$2 billion spent to influence Congress on climate change, Drexel study finds
The study by Robert J. Brulle showed that "expenditures by these sectors dwarf those of environmental organizations and renewable energy corporations."
Lobbyists spent more than $2 billion trying to influence Congress on climate change from 2000 to 2016, with fossil-fuel industry groups outspending environmental groups by 10-1, according to a new study by a Drexel University professor.
The peer-reviewed study by sociologist Robert J. Brulle, released last week in the journal Climatic Change, showed that "expenditures by these sectors dwarf those of environmental organizations and renewable energy corporations."
"You can sort of see the enormous mismatch of resources in the climate change fields," Brulle said Wednesday. "Environmental groups and the renewable energy [sector] are pretty much a footnote."

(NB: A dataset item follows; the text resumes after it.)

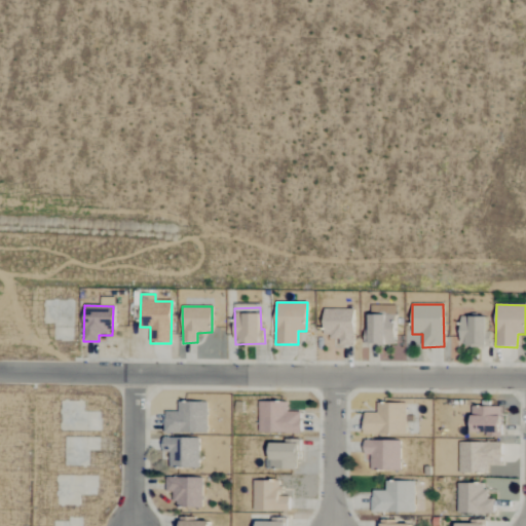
[(354,310),(325,309),(324,337),(340,338),(339,346),(353,346),(354,310)]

Brulle analyzed numbers from campaign-data website Open Secrets, run by the nonpartisan Center for Responsible Politics. He looked at spending by environmental groups and the renewable energy sector. And he looked at spending by electrical utilities, and the fossil fuel and transportation sectors.
He identified 64,162 individual lobbying reports filed by 2,780 unique organizations as related to the climate change issue lobbying between 2000 and 2016.
About $2 billion was spent influencing discussions on climate in that 16-year span, peaking in 2009 at $362 million as the Obama administration got underway. That year, Democratic congressmen introduced the Waxman-Markey Bill, a sort of cap-and-trade legislation with the goal of reducing carbon emissions. The bill squeaked by the House but never made it to a vote in the Senate.
The Republican Party took control of the House in 2010 and has held it since. Lobbying expenditures decreased, apparently as the threat of climate-change legislation also decreased.
Brulle said he undertook the study because there wasn't much literature on lobbying's influence on policy and power. He said he was surprised at the size of the spending gap.
"I knew there would be a significant disparity," Brulle said. "But when you look at the ratios, it's still 10-1. So I think the scale surprised me. It's not in the millions, it's in the billions."
He said that shows that "corporations and political players put a lot of interest in lobbying, more than political contributions."
Brulle said his goal wasn't to find villains. Rather, he said, his findings are more nuanced, showing that some fossil-fuel related groups lobbied in favor of climate-change legislation. For example, he said, the natural gas industry at times favored such legislation. Natural gas is not only a competitor to coal but is viewed as cleaner by some. Natural gas operations release much less carbon dioxide, a greenhouse gas, than coal.
Indeed, the bulk of spending concerning climate change-related legislation came from the electrical utilities sector, which would include coal-fired power generation companies. That sector alone spent $554 million during the 16-year span.
Environmental and renewable energy groups sent about $127 million during the same period.
"The reality is, you've got to think in terms of color, not black and white," Brulle said. "You find variations with utilities and oil/gas companies. Exxon Mobil and Shell are different in their approaches."
Brulle said he hopes other scholars will conduct studies. He said other factors influence the success or failure of legislation, such as timing, public opinion, and political campaigns.
"We need a lot more research if we're going to understand what's going on here," Brulle said.
In his study, Brulle noted: "Lobbying is conducted away from the public eye. There is no open debate or refutation of viewpoints offered by professional lobbyists meeting in private with government officials."